Re: Designing a server for Java applet

From:
Tom Anderson <twic@urchin.earth.li>
Newsgroups:
comp.lang.java.programmer
Date:
Thu, 22 May 2008 19:28:26 +0100
Message-ID:
<Pine.LNX.4.64.0805221919510.10241@urchin.earth.li>
On Thu, 22 May 2008, petersprc wrote:

On May 21, 1:37 pm, Tom Anderson <t...@urchin.earth.li> wrote:

On Wed, 21 May 2008,petersprcwrote:

Your method is great and can certainly be hosted.


No, his method is terrible, and it would not go down at all well with a
host. He knows that - that's why he's asking about ways to do it better!


I wouldn't say his method is terrible since it works fine for a small-
to-medium sized app. Adjust the polling interval to something reasonable
so you don't eat the CPU.


I'm not saying it won't work, i'm saying it's a terrible design.
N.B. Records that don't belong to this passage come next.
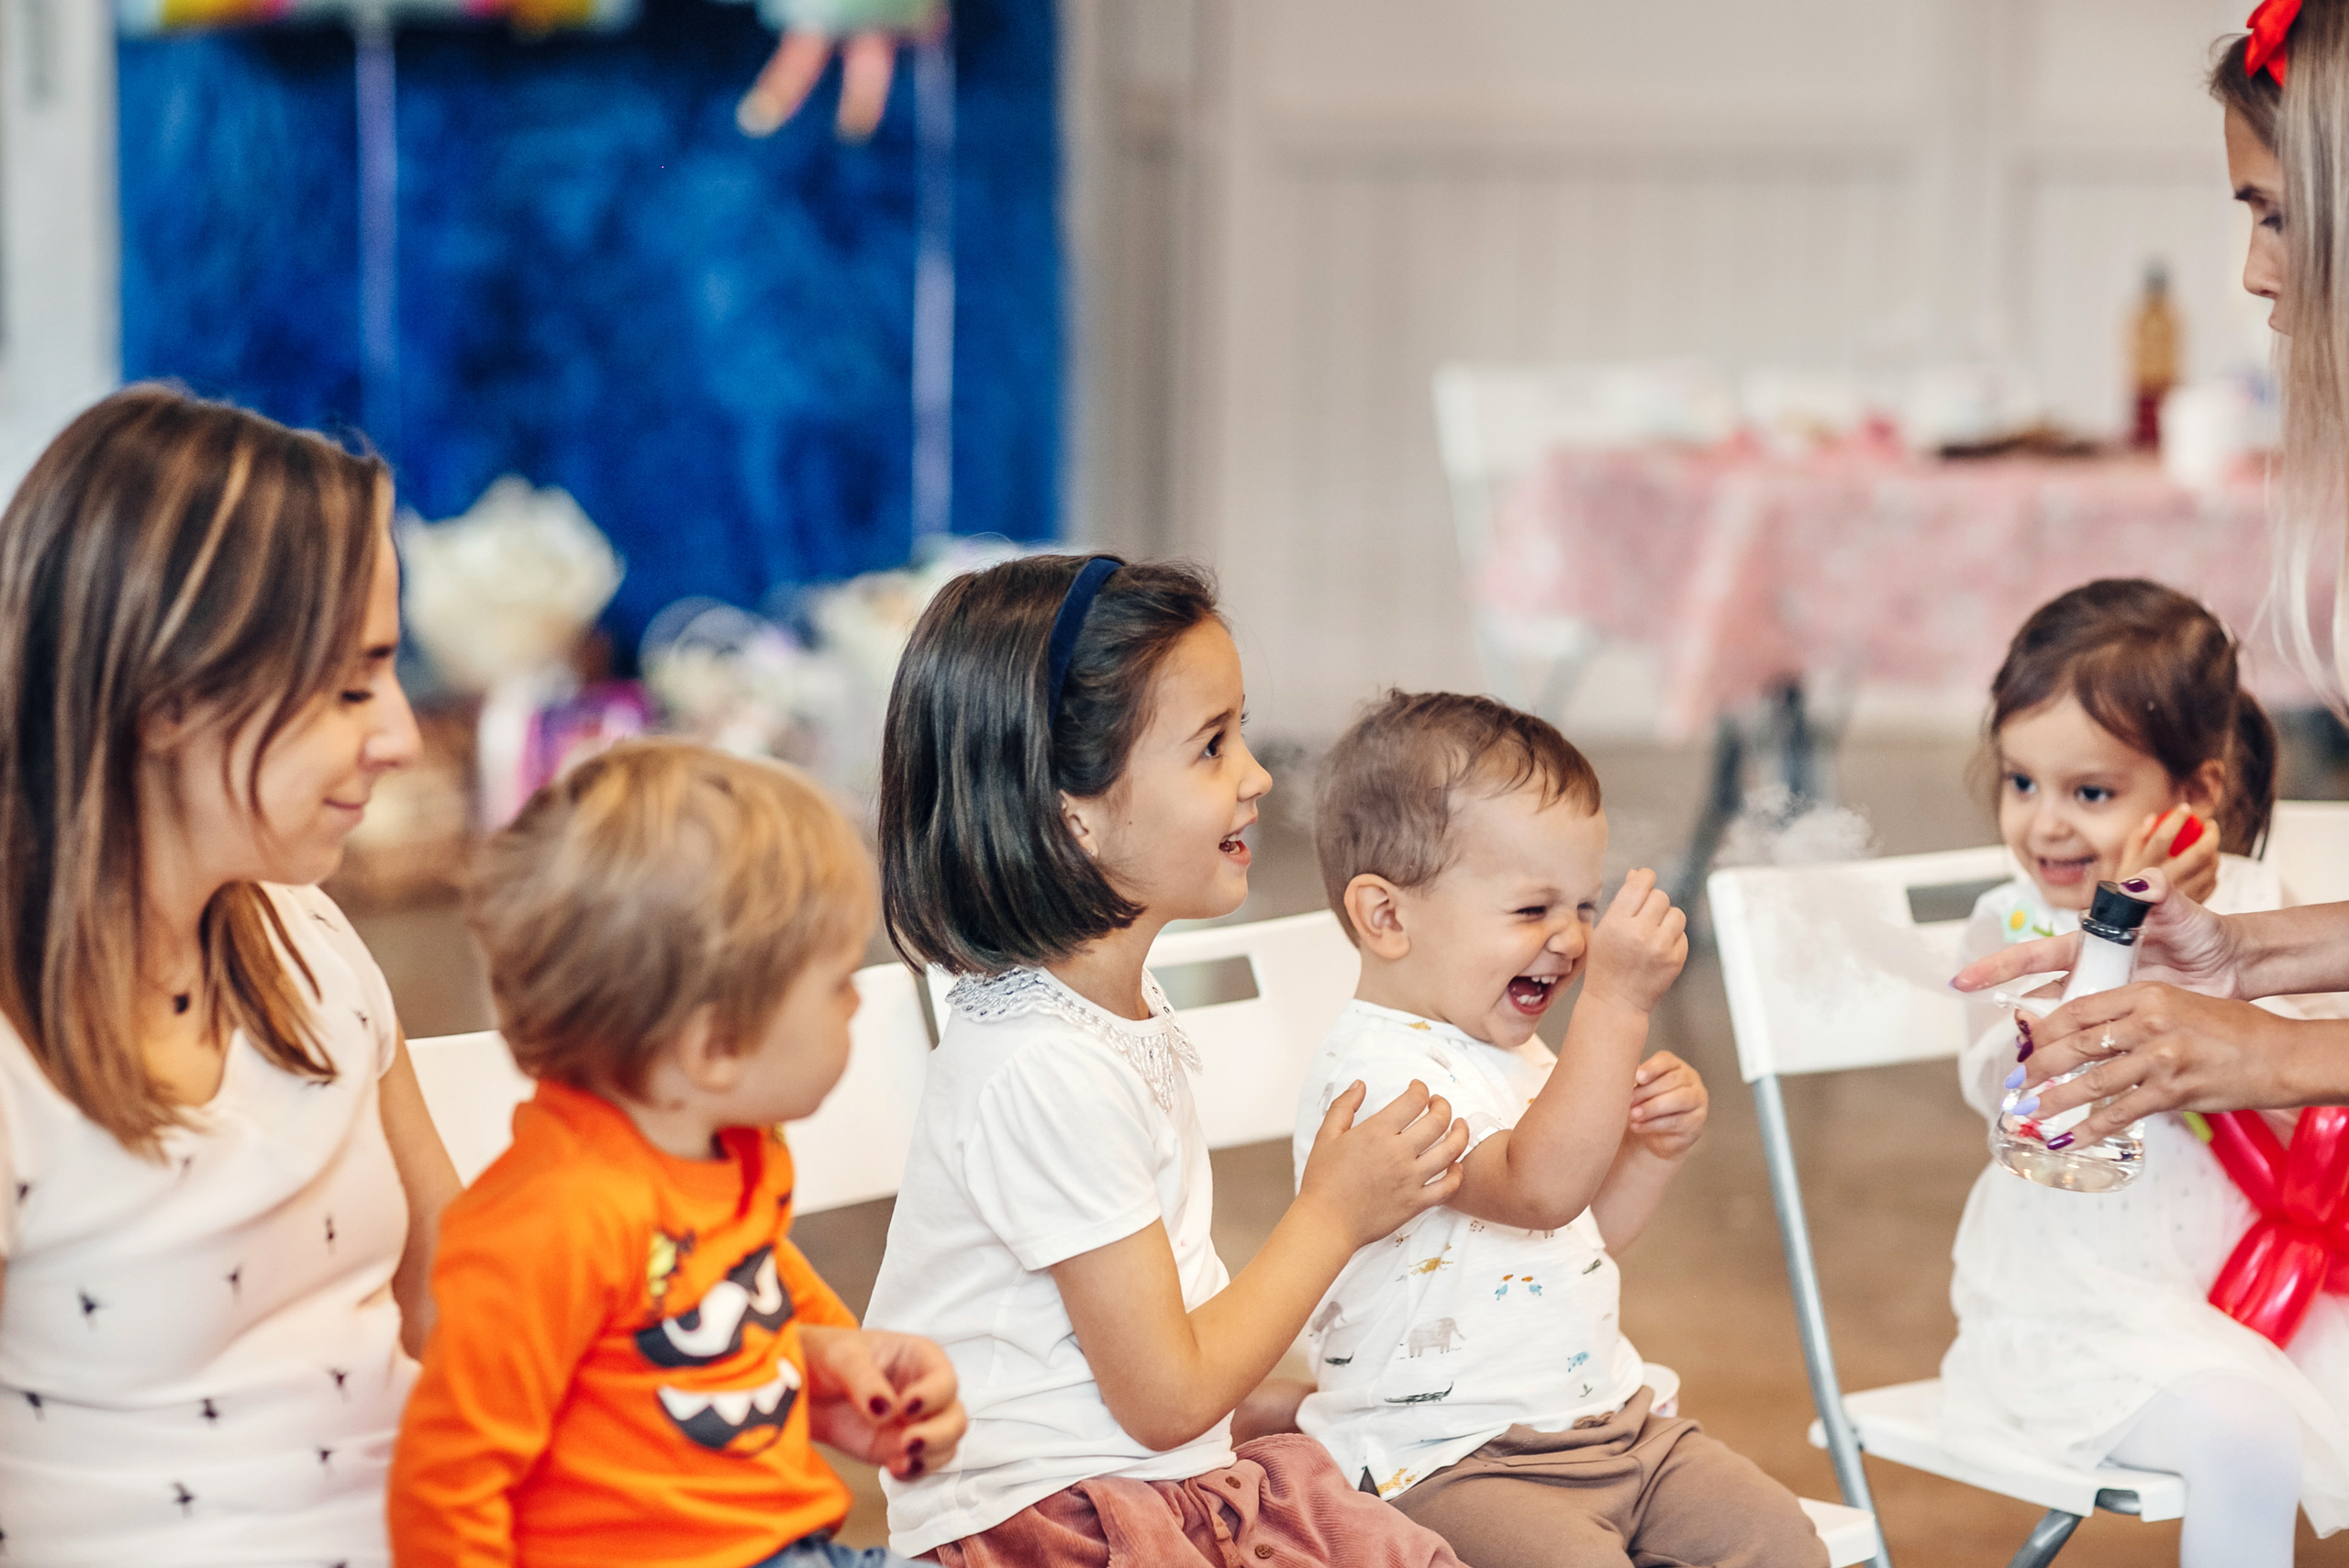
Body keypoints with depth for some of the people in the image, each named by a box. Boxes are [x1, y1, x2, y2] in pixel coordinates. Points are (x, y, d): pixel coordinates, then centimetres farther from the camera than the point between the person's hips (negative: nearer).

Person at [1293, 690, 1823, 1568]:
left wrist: (1658, 1145, 4)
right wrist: (1618, 1003, -34)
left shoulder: (1507, 1052, 14)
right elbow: (1539, 1189, -32)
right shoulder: (1375, 1072, -19)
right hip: (1446, 1460, -9)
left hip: (1603, 1419, 9)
You may be prematurely optimizing.


There's premature optimisation and there's just not being silly.

You can use HTTP, RMI, or plain sockets... The practical difference in
overhead isn't all that much in small-to-medium sized apps.
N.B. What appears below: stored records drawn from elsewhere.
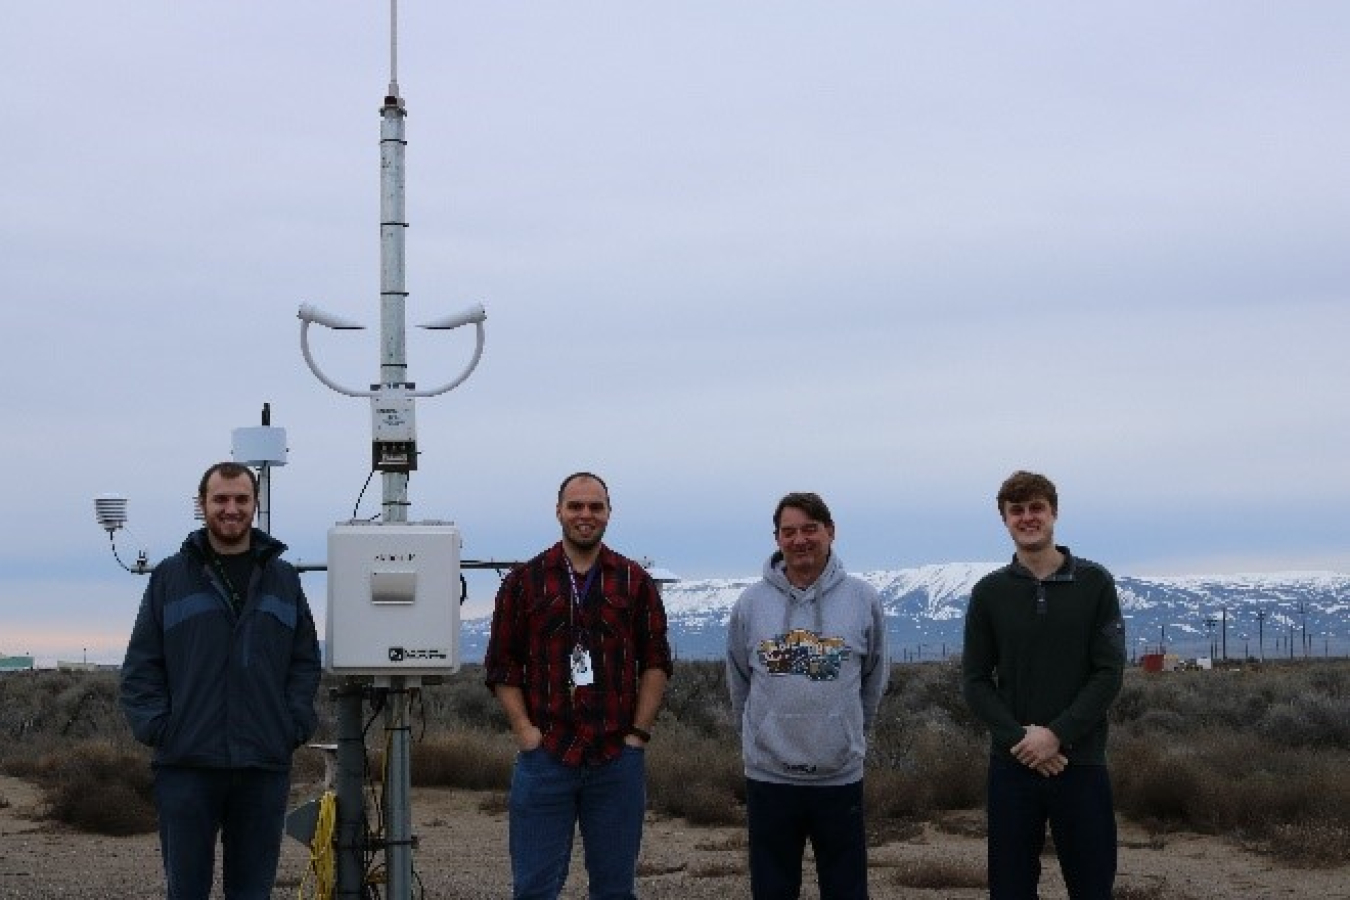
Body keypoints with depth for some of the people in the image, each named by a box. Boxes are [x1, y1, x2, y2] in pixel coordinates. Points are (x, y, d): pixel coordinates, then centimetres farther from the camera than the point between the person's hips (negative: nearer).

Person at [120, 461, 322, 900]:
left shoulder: (284, 579, 12)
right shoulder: (170, 577, 5)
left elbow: (306, 662, 12)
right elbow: (140, 666, 4)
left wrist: (296, 725, 0)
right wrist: (156, 728, -6)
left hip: (265, 765, 2)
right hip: (187, 766, -2)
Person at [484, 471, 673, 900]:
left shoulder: (635, 582, 7)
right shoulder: (524, 581, 5)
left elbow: (656, 661, 8)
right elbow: (501, 665, 5)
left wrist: (639, 732, -1)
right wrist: (525, 731, -5)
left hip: (618, 757, 1)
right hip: (545, 754, -1)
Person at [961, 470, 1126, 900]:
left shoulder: (1094, 583, 1)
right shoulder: (989, 592, 5)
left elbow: (1109, 673, -4)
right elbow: (975, 681, 3)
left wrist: (1057, 735, -14)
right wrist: (1018, 739, -12)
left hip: (1081, 763, -1)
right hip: (1011, 766, 1)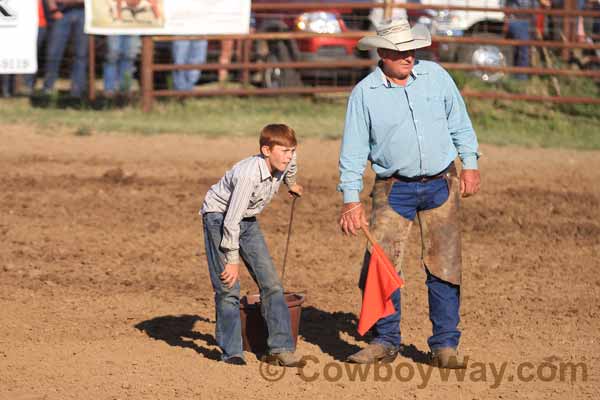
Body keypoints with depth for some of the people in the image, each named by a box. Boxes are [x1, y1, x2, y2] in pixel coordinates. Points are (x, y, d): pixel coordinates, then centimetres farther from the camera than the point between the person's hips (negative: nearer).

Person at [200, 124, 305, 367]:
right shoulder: (249, 175, -35)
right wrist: (232, 260, -25)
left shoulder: (285, 161, -13)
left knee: (270, 282, -1)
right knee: (228, 287, -13)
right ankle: (231, 352, -4)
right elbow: (231, 221, -31)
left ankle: (280, 349, 2)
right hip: (219, 216, -7)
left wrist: (292, 184, 35)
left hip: (247, 219, 7)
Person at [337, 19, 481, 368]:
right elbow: (354, 150, -3)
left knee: (444, 266, 1)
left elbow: (459, 123, 12)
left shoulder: (436, 76, 1)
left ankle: (446, 345, 8)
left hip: (441, 184, 1)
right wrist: (351, 201, -8)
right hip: (394, 189, -1)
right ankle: (386, 342, 9)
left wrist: (470, 164, 7)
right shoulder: (364, 93, -5)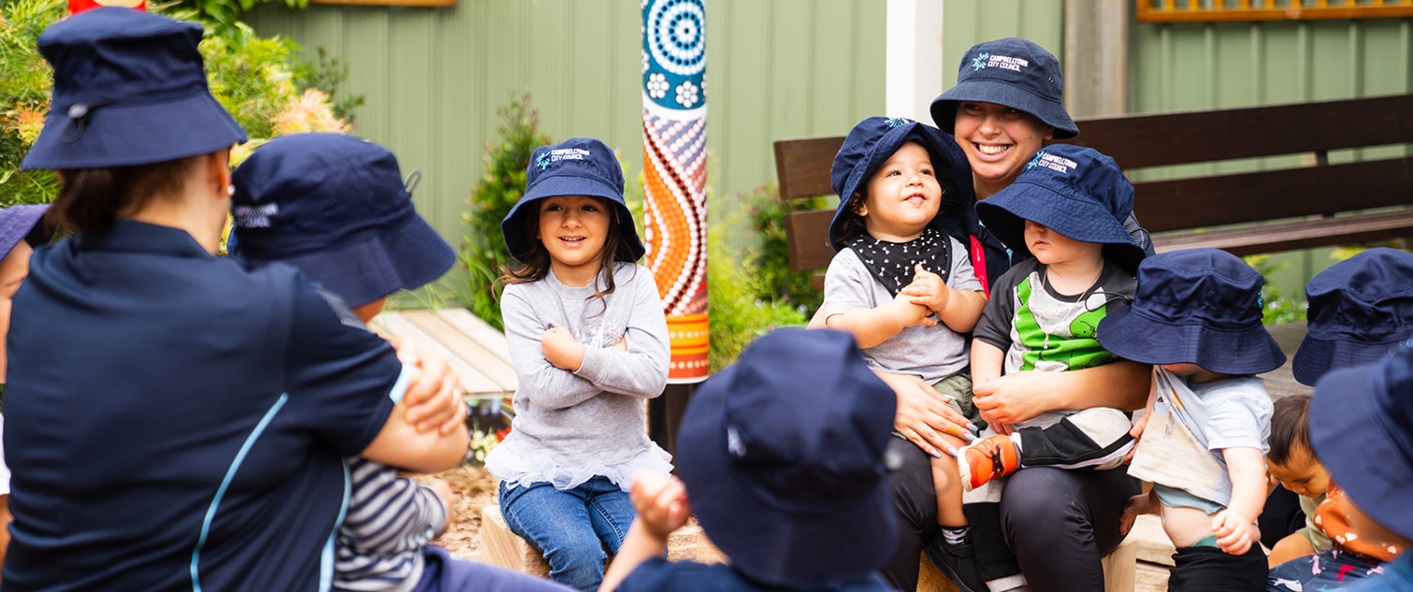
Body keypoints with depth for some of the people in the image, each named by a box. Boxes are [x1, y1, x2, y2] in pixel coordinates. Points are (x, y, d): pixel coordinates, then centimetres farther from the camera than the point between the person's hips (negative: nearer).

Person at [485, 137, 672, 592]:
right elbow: (544, 389, -15)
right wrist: (615, 357, -11)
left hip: (621, 466, 1)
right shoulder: (523, 295, -3)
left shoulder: (634, 283, 0)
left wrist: (577, 356, -15)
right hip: (542, 467, -1)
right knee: (578, 553, -28)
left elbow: (652, 377, -12)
The problem isn't the communication method, it's how he handles
communication. Read what he wrote again: when player A is waiting for
player B's move, the servlet is busy-waiting, polling the server
whatjamacallits. Busy-waiting! Not good!


No, the communication method is vital. In an RMI or socket app, each
instance of the servlet has access to *all* the clients and hence
doesn't need to poll on an external condition. In an HTTP servlet
scenario, each instance of the servlet can only access *one* client.

In a socket app for instance, you eliminate polling by using a select.
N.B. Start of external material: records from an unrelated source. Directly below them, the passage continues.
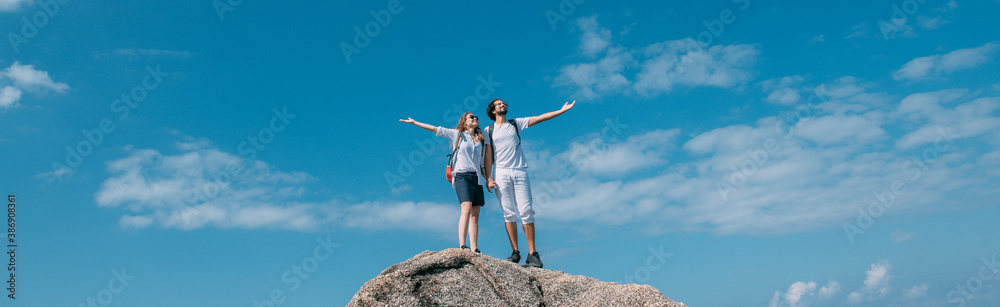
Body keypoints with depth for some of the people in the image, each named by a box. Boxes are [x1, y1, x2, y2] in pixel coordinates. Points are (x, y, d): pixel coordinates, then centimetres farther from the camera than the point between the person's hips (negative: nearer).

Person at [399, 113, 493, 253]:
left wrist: (489, 179, 7)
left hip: (477, 178, 4)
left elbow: (487, 159, 16)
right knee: (467, 209, -23)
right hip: (462, 176, -4)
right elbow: (435, 129, 12)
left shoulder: (483, 139, 17)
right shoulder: (457, 134, 9)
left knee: (475, 215, -2)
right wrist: (414, 122, 14)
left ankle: (474, 250, -4)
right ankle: (462, 246, -31)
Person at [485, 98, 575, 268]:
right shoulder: (488, 131, 14)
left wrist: (562, 110, 7)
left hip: (520, 172, 1)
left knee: (526, 212, -8)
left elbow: (540, 118, 13)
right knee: (509, 213, -5)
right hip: (501, 174, 0)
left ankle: (532, 254, -7)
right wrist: (487, 178, -3)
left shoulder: (516, 124, 17)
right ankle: (515, 252, -2)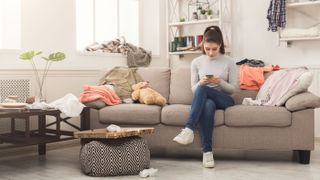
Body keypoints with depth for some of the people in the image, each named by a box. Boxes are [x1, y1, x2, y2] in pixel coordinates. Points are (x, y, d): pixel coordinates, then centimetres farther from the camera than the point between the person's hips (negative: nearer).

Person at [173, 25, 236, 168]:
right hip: (205, 99, 2)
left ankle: (189, 129, -44)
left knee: (202, 90, -33)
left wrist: (220, 82, -20)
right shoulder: (196, 62, 5)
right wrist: (201, 82, -18)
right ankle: (207, 151, -42)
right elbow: (194, 89, 5)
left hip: (224, 100, -1)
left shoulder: (229, 62, 1)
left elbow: (232, 89, 0)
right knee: (207, 105, -38)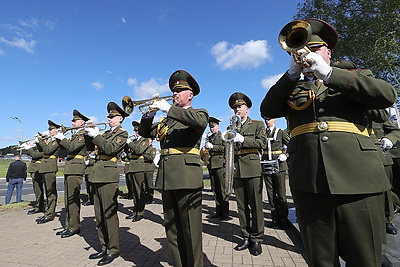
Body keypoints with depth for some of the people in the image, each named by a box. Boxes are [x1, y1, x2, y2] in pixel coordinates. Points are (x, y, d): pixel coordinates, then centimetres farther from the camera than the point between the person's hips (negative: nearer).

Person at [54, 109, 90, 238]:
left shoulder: (83, 134, -9)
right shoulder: (75, 134, 20)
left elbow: (72, 147, -21)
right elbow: (66, 147, 19)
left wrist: (62, 138, -9)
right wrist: (59, 138, 8)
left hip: (76, 170, -10)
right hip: (69, 170, 10)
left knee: (73, 199, -4)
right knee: (68, 200, 14)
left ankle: (74, 227, 6)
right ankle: (68, 226, 24)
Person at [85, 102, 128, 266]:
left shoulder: (122, 133, -1)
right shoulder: (106, 133, 22)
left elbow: (110, 149, -15)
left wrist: (96, 135, -9)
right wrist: (89, 134, 6)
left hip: (109, 175, -8)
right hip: (97, 176, 8)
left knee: (109, 214, -4)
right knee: (99, 214, 12)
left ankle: (113, 250, 8)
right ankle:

You could indeed. Although that would also mean turning the server code
inside-out!

Read the code samples I gave him which demonstrate how to implement this
scenario using all 3 methods (HTTP servlet, RMI, and sockets).


I have to confess i've deleted your old posts, and i can't find any code
you posted on Google Groups - could you remind me how you did the socket
version?

tom

--
They didn't have any answers - they just wanted weed and entitlement.